O próprio procurador-geral, Rodrigo Janot, situou com muita propriedade a dimensão amplificada desse mecanismo.
"A decisão tomada aqui vai alcançar as delações premiadas para apurar tráfico de drogas, de armas, de pessoas, PCC, Comando Vermelho, sequestro, terrorismo, toda a forma de macrocriminalidade", disse ele, na sessão de quarta-feira do STF.
A VOTAÇÃO NO STF
Os dois primeiros ministros a se manifestarem foram Edson Fachin, como relator, e Alexandre de Moraes. Ambos se pronunciaram na quarta-feira. Ambos votaram pela manutenção do caso JBS nos termos em que ele se encontra.
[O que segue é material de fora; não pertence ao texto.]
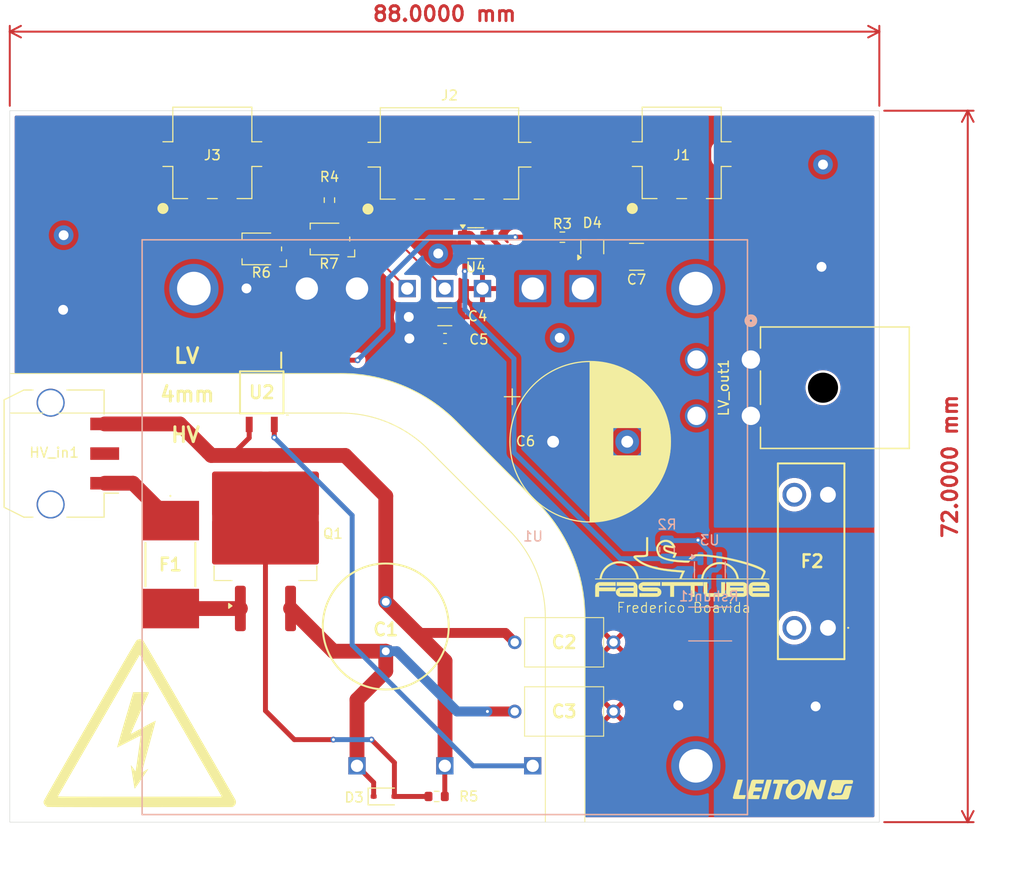
<source format=kicad_pcb>
(kicad_pcb
	(version 20240108)
	(generator "pcbnew")
	(generator_version "8.0")
	(general
		(thickness 1.6)
		(legacy_teardrops no)
	)
	(paper "A4")
	(layers
		(0 "F.Cu" power)
		(1 "In1.Cu" power "GND")
		(2 "In2.Cu" power "PWR")
		(31 "B.Cu" power)
		(32 "B.Adhes" user "B.Adhesive")
		(33 "F.Adhes" user "F.Adhesive")
		(34 "B.Paste" user)
		(35 "F.Paste" user)
		(36 "B.SilkS" user "B.Silkscreen")
		(37 "F.SilkS" user "F.Silkscreen")
		(38 "B.Mask" user)
		(39 "F.Mask" user)
		(40 "Dwgs.User" user "User.Drawings")
		(41 "Cmts.User" user "User.Comments")
		(42 "Eco1.User" user "User.Eco1")
		(43 "Eco2.User" user "User.Eco2")
		(44 "Edge.Cuts" user)
		(45 "Margin" user)
		(46 "B.CrtYd" user "B.Courtyard")
		(47 "F.CrtYd" user "F.Courtyard")
		(48 "B.Fab" user)
		(49 "F.Fab" user)
		(50 "User.1" user)
		(51 "User.2" user)
		(52 "User.3" user)
		(53 "User.4" user)
		(54 "User.5" user)
		(55 "User.6" user)
		(56 "User.7" user)
		(57 "User.8" user)
		(58 "User.9" user)
	)
	(setup
		(stackup
			(layer "F.SilkS"
				(type "Top Silk Screen")
			)
			(layer "F.Paste"
				(type "Top Solder Paste")
			)
			(layer "F.Mask"
				(type "Top Solder Mask")
				(thickness 0.01)
			)
			(layer "F.Cu"
				(type "copper")
				(thickness 0.035)
			)
			(layer "dielectric 1"
				(type "prepreg")
				(thickness 0.1)
				(material "FR4")
				(epsilon_r 4.5)
				(loss_tangent 0.02)
			)
			(layer "In1.Cu"
				(type "copper")
				(thickness 0.035)
			)
			(layer "dielectric 2"
				(type "core")
				(thickness 1.24)
				(material "FR4")
				(epsilon_r 4.5)
				(loss_tangent 0.02)
			)
			(layer "In2.Cu"
				(type "copper")
				(thickness 0.035)
			)
			(layer "dielectric 3"
				(type "prepreg")
				(thickness 0.1)
				(material "FR4")
				(epsilon_r 4.5)
				(loss_tangent 0.02)
			)
			(layer "B.Cu"
				(type "copper")
				(thickness 0.035)
			)
			(layer "B.Mask"
				(type "Bottom Solder Mask")
				(thickness 0.01)
			)
			(layer "B.Paste"
				(type "Bottom Solder Paste")
			)
			(layer "B.SilkS"
				(type "Bottom Silk Screen")
			)
			(copper_finish "None")
			(dielectric_constraints no)
		)
		(pad_to_mask_clearance 0)
		(allow_soldermask_bridges_in_footprints no)
		(pcbplotparams
			(layerselection 0x00010fc_ffffffff)
			(plot_on_all_layers_selection 0x0000000_00000000)
			(disableapertmacros no)
			(usegerberextensions no)
			(usegerberattributes yes)
			(usegerberadvancedattributes yes)
			(creategerberjobfile yes)
			(dashed_line_dash_ratio 12.000000)
			(dashed_line_gap_ratio 3.000000)
			(svgprecision 4)
			(plotframeref no)
			(viasonmask no)
			(mode 1)
			(useauxorigin no)
			(hpglpennumber 1)
			(hpglpenspeed 20)
			(hpglpendiameter 15.000000)
			(pdf_front_fp_property_popups yes)
			(pdf_back_fp_property_popups yes)
			(dxfpolygonmode yes)
			(dxfimperialunits yes)
			(dxfusepcbnewfont yes)
			(psnegative no)
			(psa4output no)
			(plotreference yes)
			(plotvalue yes)
			(plotfptext yes)
			(plotinvisibletext no)
			(sketchpadsonfab no)
			(subtractmaskfromsilk no)
			(outputformat 1)
			(mirror no)
			(drillshape 1)
			(scaleselection 1)
			(outputdirectory "")
		)
	)
	(net 0 "")
	(net 1 "/HV-")
	(net 2 "Net-(U1-+S)")
	(net 3 "GND")
	(net 4 "Net-(D4-Pad3)")
	(net 5 "/HV+")
	(net 6 "/LV_Cmeasure")
	(net 7 "Net-(R3-Pad2)")
	(net 8 "+3V3")
	(net 9 "/LV+")
	(net 10 "unconnected-(HV_in1-iso_space-Pad2)")
	(net 11 "/3V_buttoncell")
	(net 12 "/TEMP_TSDCDC")
	(net 13 "Net-(LV_out1-Pin_1)")
	(net 14 "Net-(U1-CNT)")
	(net 15 "Net-(D3-K)")
	(net 16 "Net-(Q1-D)")
	(net 17 "/G")
	(net 18 "Net-(U4-+)")
	(net 19 "Net-(U1-TRM)")
	(net 20 "Net-(U3--)")
	(net 21 "Net-(C7-Pad2)")
	(footprint "Capacitor_SMD:C_1210_3225Metric" (layer "F.Cu") (at 162.875 80 180))
	(footprint "Resistor_SMD:R_0603_1608Metric" (layer "F.Cu") (at 155.370341 78.015823 180))
	(footprint "footprints:VY1471M29Y5UC63V0" (layer "F.Cu") (at 160.545341 126.015823 180))
	(footprint "FaSTTUBe_connectors:Micro_Mate-N-Lok_2p_horizontal" (layer "F.Cu") (at 167.445341 69.608323 180))
	(footprint "Potentiometer_SMD:Potentiometer_Bourns_TC33X_Vertical" (layer "F.Cu") (at 131.75 78.2 180))
	(footprint "footprints:CAPPRD500W60D1275H2200" (layer "F.Cu") (at 137.495341 119.915823 90))
	(footprint "FaSTTUBe_logos:FTLogo_small" (layer "F.Cu") (at 167.5 111.4))
	(footprint "Capacitor_SMD:C_1206_3216Metric" (layer "F.Cu") (at 143.470341 86.065823))
	(footprint "footprints:VY1471M29Y5UC63V0" (layer "F.Cu") (at 150.545341 119.015823))
	(footprint "Capacitor_SMD:C_0603_1608Metric" (layer "F.Cu") (at 143.495341 88.265823))
	(footprint "Diode_SMD:D_SOD-323" (layer "F.Cu") (at 137.320341 134.615823))
	(footprint "Capacitor_THT:CP_Radial_D16.0mm_P7.50mm" (layer "F.Cu") (at 154.432587 98.715823))
	(footprint "Resistor_SMD:R_0603_1608Metric" (layer "F.Cu") (at 131.795341 74.265823 -90))
	(footprint "FaSTTUBe_connectors:Micro_Mate-N-Lok_2p_horizontal" (layer "F.Cu") (at 119.945341 69.608323 180))
	(footprint "footprints:0ACG5000TE" (layer "F.Cu") (at 115.7 111.15 -90))
	(footprint "Package_TO_SOT_SMD:SOT-323_SC-70" (layer "F.Cu") (at 158.395341 79.015823 90))
	(footprint "Connector_Molex:Molex_Micro-Fit_3.0_43650-0310_1x03-1MP_P3.00mm_Horizontal_PnP" (layer "F.Cu") (at 103.930341 99.915823 90))
	(footprint "Resistor_SMD:R_0603_1608Metric" (layer "F.Cu") (at 142.645341 134.615823))
	(footprint "FaSTTUBe_logos:HV-Warning" (layer "F.Cu") (at 112.6 127.2))
	(footprint "footprints:SOP254P700X210-4N" (layer "F.Cu") (at 124.945341 93.715823 -90))
	(footprint "Potentiometer_SMD:Potentiometer_Bourns_TC33X_Vertical"
		(layer "F.Cu")
		(uuid "b01cf478-92a1-4341-ac31-c4b4456c09d5")
		(at 124.85 79.2 180)
		(descr "Potentiometer, Bourns, TC33X, Vertical, https://www.bourns.com/pdfs/TC33.pdf")
		(tags "Potentiometer Bourns TC33X Vertical")
		(property "Reference" "R6"
			(at -0.05 -2.4 0)
			(layer "F.SilkS")
			(uuid "183537b1-87d2-486c-a672-7654754bc1dd")
			(effects
				(font
					(size 1 1)
					(thickness 0.15)
				)
			)
		)
		(property "Value" "100k"
			(at 0 2.5 0)
			(layer "F.Fab")
			(uuid "d10feaee-c6ce-4f5b-8d12-249b703517c6")
			(effects
				(font
					(size 1 1)
					(thickness 0.15)
				)
			)
		)
		(property "Footprint" "Potentiometer_SMD:Potentiometer_Bourns_TC33X_Vertical"
			(at 0 0 180)
			(unlocked yes)
			(layer "F.Fab")
			(hide yes)
			(uuid "87f64089-8966-4db0-b831-a11cf8d21ce0")
			(effects
				(font
					(size 1.27 1.27)
					(thickness 0.15)
				)
			)
		)
		(property "Datasheet" ""
			(at 0 0 180)
			(unlocked yes)
			(layer "F.Fab")
			(hide yes)
			(uuid "775f9d4e-137d-45aa-921b-12213783fdab")
			(effects
				(font
					(size 1.27 1.27)
					(thickness 0.15)
				)
			)
		)
		(property "Description" "Trimmable resistor (preset resistor)"
			(at 0 0 180)
			(unlocked yes)
			(layer "F.Fab")
			(hide yes)
			(uuid "fa8becb3-bfa3-46a7-97eb-b43e4aef7e43")
			(effects
				(font
					(size 1.27 1.27)
					(thickness 0.15)
				)
			)
		)
		(property ki_fp_filters "R_*")
		(path "/e8f1022b-18f0-4041-bbce-bd654e00309f")
		(sheetname "Stammblatt")
		(sheetfile "TDK_DCDC_pcb.kicad_sch")
		(attr smd)
		(fp_line
			(start 1.9 1.6)
			(end 1.9 1)
			(stroke
				(width 0.12)
				(type solid)
			)
			(layer "F.SilkS")
			(uuid "0e9ae93a-0cd9-4896-b25b-b1967bbebd29")
		)
		(fp_line
			(start 1.9 -1.6)
			(end 1.9 -1)
			(stroke
				(width 0.12)
				(type solid)
			)
			(layer "F.SilkS")
			(uuid "abebb348-caee-4a6e-8bf2-12e9063f7f4b")
		)
		(fp_line
			(start -1 1.6)
			(end 1.9 1.6)
			(stroke
				(width 0.12)
				(type solid)
			)
			(layer "F.SilkS")
			(uuid "1b1aa6eb-6784-48d3-a374-5280a66a4f7b")
		)
		(fp_line
			
... [346623 chars truncated]
</source>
E, por tabela, concordaram que o STF não pode modificar os acordos de delação premiada.
A sessão de quinta foi abeta por Rosa Weber, Luís Roberto Barroso e Luiz Fux. Todos os três defenderam a mesma posição, embora ao final do voto de Fux tenham ocorrido por cerca de 40 minutos trocas irônicas de ideias, que sinalizaram o voto contrário de Gilmar Mendes.
Às 16 horas, a ministra Carmen Lúcia, presidente do tribunal, determinou uma pausa nos trabalhos. O placar indicava 5 votos a 0, em favor das delações premiadas e da relatoria de Fachin. Retomada a sessão, 30 minutos depois, o ministro Dias Toffoli, o primeiro a votar, também anunciou que acompanharia o relator.
Fachin e o atual formato da delação premiada já estavam com 6 votos. Como são 11 ministros, a questão já estava decidida.
Votou em seguida o ministro Ricardo Lewandowski. Ele apoiou a permanência de Fachin como relator da JBS. Mas impôs um senão com relação às delações premiadas, numa iniciativa que foi interpretada de maneira ambígua pelos presentes. Só por meio da ata da sessão é que se saberá se a delação premiada, nesta quinta-feira saiu vencedora por 6 a 1 ou por 7 a 0.
Para ele, o plenário pode rever alguma inconstitucionalidade patente que o relator tenha deixado passar no momento de negociar a delação. De qualquer modo uma maioria em plenário já estava formada.
Quatro ministros que ainda não votaram deverão se manifestar na sessão da próxima quarta-feira (28/06).